Imagine this: It’s Wednesday, 10 a.m. (Thursday if it’s 2016 or later).

I watch as a volunteer trips over her feet crossing through two lanes of traffic at the North University and Fletcher Street intersection. She drops a handful of candle wicks in the middle of the intersection as she does a run-walk to the Diag. She’s on her way to the Art Activity Zone, which is sponsoring The Rudolf Steiner School of Ann Arbor in their “Burning Bright at the Fair,” an art project that involves the creation of beeswax candles.

She snatches them up, right next to my front car bumper as I wait at the stop sign in the crowded intersection. The streets of Ann Arbor are slowly coming alive as Fair goers trickle in from the outskirts, unloading in hoards out of AAATA buses and Trinity Park and Ride Shuttles.

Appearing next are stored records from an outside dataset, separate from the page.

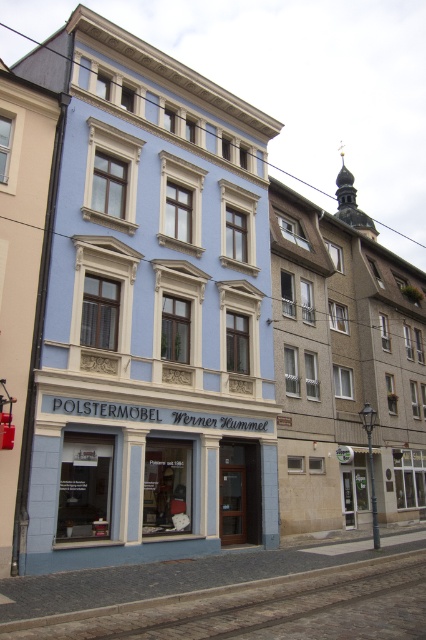
Question: Among these points, which one is farthest from the camera?

Choices:
 (A) (328, 524)
 (B) (209, 467)

Answer: (A)

Question: Is brown stone building at right above blue matte storefront at center?

Choices:
 (A) yes
 (B) no

Answer: (A)

Question: Which point is farther to the camera?

Choices:
 (A) brown stone building at right
 (B) blue matte storefront at center

Answer: (A)

Question: Does brown stone building at right have a lesser width compared to blue matte storefront at center?

Choices:
 (A) yes
 (B) no

Answer: (B)

Question: Is brown stone building at right thinner than blue matte storefront at center?

Choices:
 (A) no
 (B) yes

Answer: (A)

Question: Among these objects, which one is farthest from the camera?

Choices:
 (A) blue matte storefront at center
 (B) brown stone building at right

Answer: (B)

I took the wrong way to work, veering right to take Washtenaw because I thought it might not be as busy as my usual Packard Street route.

That was a huge mistake.


The Ann Arbor Art Fair actually consists of four separate art fairs combined for ease of services — the Ann Arbor Street Fair, the State Street Art Fair, the Ann Arbor Summer Art Fair and Ann Arbor’s South University Art Fair. The eldest, the Ann Arbor Street Fair is celebrating its 56th year. The others are 48-, 46- and 16-years-old, respectively.

Attractions at the Art Fair are highly expansive. Demonstrations on North University include printmaking, ceramics, photography, drawing and wood projects. Artist exhibits, in all sorts of mediums, throughout all four fairs can be located on the official art fair map. The Diag will be host to the Art Activity Zone, where at least five “kid-friendly” art projects open to all of the public from 11 a.m. to 6 p.m. The Art Fair Main Stage is located on the corner of Willard and Church Street and will feature artists such as the Cadillac Cowboys and Ann Arbor’s Keri Lynn Roche.

This year, the Art Fair has four featured artists. Chuck Wimmer, Katie Hofacker, Dylan Strzynski and Ralph Rankin, that will be featured by Ann Arbor’s South University Art Fair, the Ann Arbor Summer Art Fair, the Ann Arbor Street Fair and the State Street Art Fair, respectively.


The streets are filled with booths, tents and stands, selling food, cheap crafts and cliché paintings meant for lakeside cottages. A variety of fair-goers crowd the streets, mingling with artists and other pedestrians as they make their way through the collections.

I’m finally able to get to the parking spot I rent from a student who lives on Packard Street. I arrive at work after an eight minute speed-walk through a field of white tents. Maynard Street is covered with artist exhibits and stands with cute, but cheaply made earrings for sale at $10 a piece. I arrive at work and my coworker, running around hurriedly behind the counter, looks frazzled, her hair falling out of her ponytail in small, ombre wisps. Six people wait in line at the register as the two employees on shift scurry around, trying to finish their tasks and help the customers that keep piling in.

I grab an apron and jump in.

The day goes by in a blur. Our sales are higher than they’ve been all summer, and our stock is depleted. Twelve people came in asking for a glass of water; our store policy is to only give water glasses to customers who have bought something. I caved and gave a glass to the 12-year-old. Who can deny a kid?

I watched my boss chase five people down when they tried to use the bathroom without making a purchase. She’s maybe 5’2”, with a tiny frame and a demanding, but well-meaning, demeanor. Some pedestrians snuck by her without a second glance, freely using the restrooms and tables at their convenience.

The worst, of course, is the rude customers — the people who believe everything is about them and everyone else should realize that. They exhibit disgusting behavior and make the transaction a living hell for everyone involved. Luckily, there are usually only a few of them.

I finish my shift around 6 p.m. and find the streets have begun to empty. I walk tiredly back to my car, preparing myself mentally for the next three days.

The Art Fair, with its highly annoying hoards of people and parking nightmare, has its charm. It’s an annual tradition and a celebration of art. The original Art Fair’s goal, after all, is to “increase public knowledge and appreciation for contemporary fine arts and fine crafts by creating opportunities that connect artists, the Ann Arbor community and the general public to their mutual benefit, culminating in a top quality juried street art fair.”

In the end, how can any celebration of art, no matter how pretentious, really be that bad?